** Exercise details **
Your task is to copy every line below that contains the word "screens".

#### Dataset entries

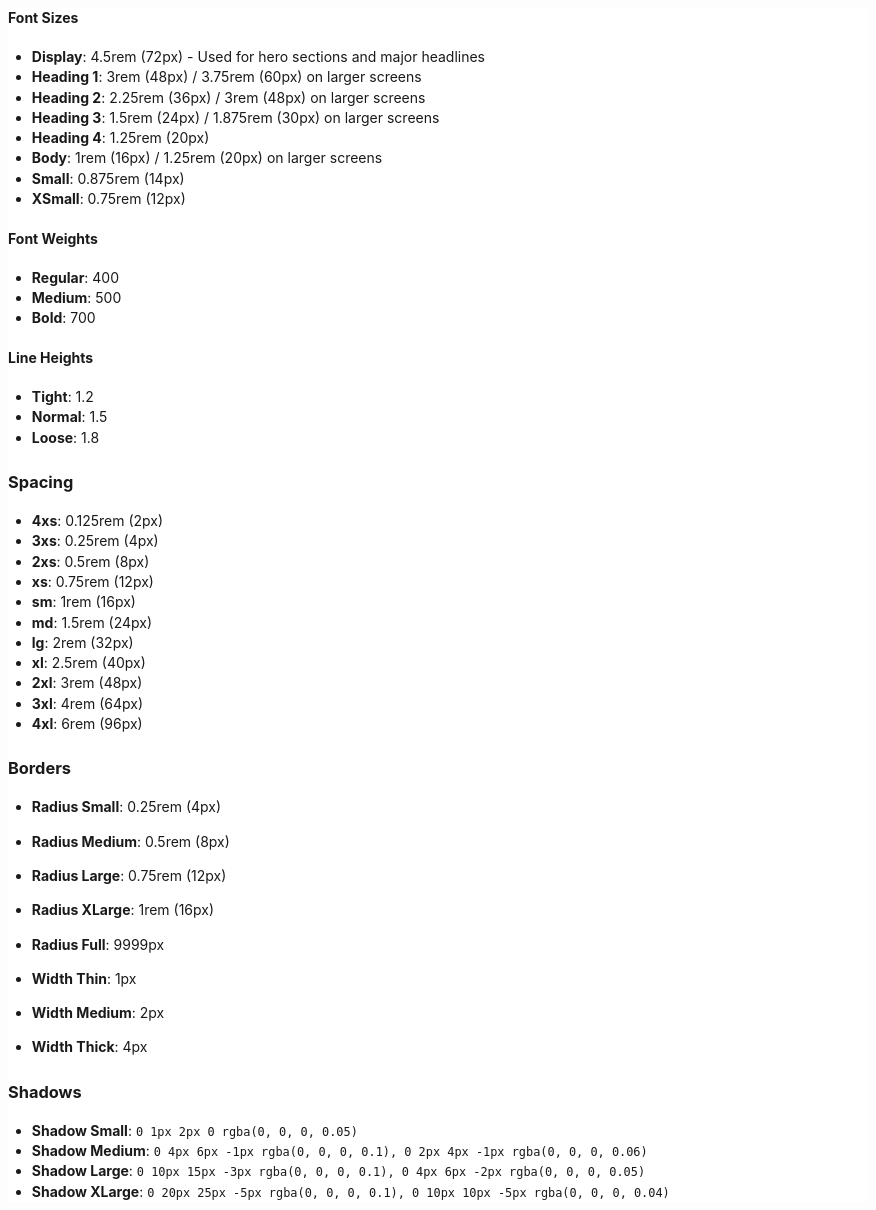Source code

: #### Font Sizes

- **Display**: 4.5rem (72px) - Used for hero sections and major headlines
- **Heading 1**: 3rem (48px) / 3.75rem (60px) on larger screens
- **Heading 2**: 2.25rem (36px) / 3rem (48px) on larger screens
- **Heading 3**: 1.5rem (24px) / 1.875rem (30px) on larger screens
- **Heading 4**: 1.25rem (20px)
- **Body**: 1rem (16px) / 1.25rem (20px) on larger screens
- **Small**: 0.875rem (14px)
- **XSmall**: 0.75rem (12px)

#### Font Weights

- **Regular**: 400
- **Medium**: 500
- **Bold**: 700

#### Line Heights

- **Tight**: 1.2
- **Normal**: 1.5
- **Loose**: 1.8

### Spacing

- **4xs**: 0.125rem (2px)
- **3xs**: 0.25rem (4px)
- **2xs**: 0.5rem (8px)
- **xs**: 0.75rem (12px)
- **sm**: 1rem (16px)
- **md**: 1.5rem (24px)
- **lg**: 2rem (32px)
- **xl**: 2.5rem (40px)
- **2xl**: 3rem (48px)
- **3xl**: 4rem (64px)
- **4xl**: 6rem (96px)

### Borders

- **Radius Small**: 0.25rem (4px)
- **Radius Medium**: 0.5rem (8px)
- **Radius Large**: 0.75rem (12px)
- **Radius XLarge**: 1rem (16px)
- **Radius Full**: 9999px

- **Width Thin**: 1px
- **Width Medium**: 2px
- **Width Thick**: 4px

### Shadows

- **Shadow Small**: `0 1px 2px 0 rgba(0, 0, 0, 0.05)`
- **Shadow Medium**: `0 4px 6px -1px rgba(0, 0, 0, 0.1), 0 2px 4px -1px rgba(0, 0, 0, 0.06)`
- **Shadow Large**: `0 10px 15px -3px rgba(0, 0, 0, 0.1), 0 4px 6px -2px rgba(0, 0, 0, 0.05)`
- **Shadow XLarge**: `0 20px 25px -5px rgba(0, 0, 0, 0.1), 0 10px 10px -5px rgba(0, 0, 0, 0.04)`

########

** Expected answer **
- **Heading 1**: 3rem (48px) / 3.75rem (60px) on larger screens
- **Heading 2**: 2.25rem (36px) / 3rem (48px) on larger screens
- **Heading 3**: 1.5rem (24px) / 1.875rem (30px) on larger screens
- **Body**: 1rem (16px) / 1.25rem (20px) on larger screens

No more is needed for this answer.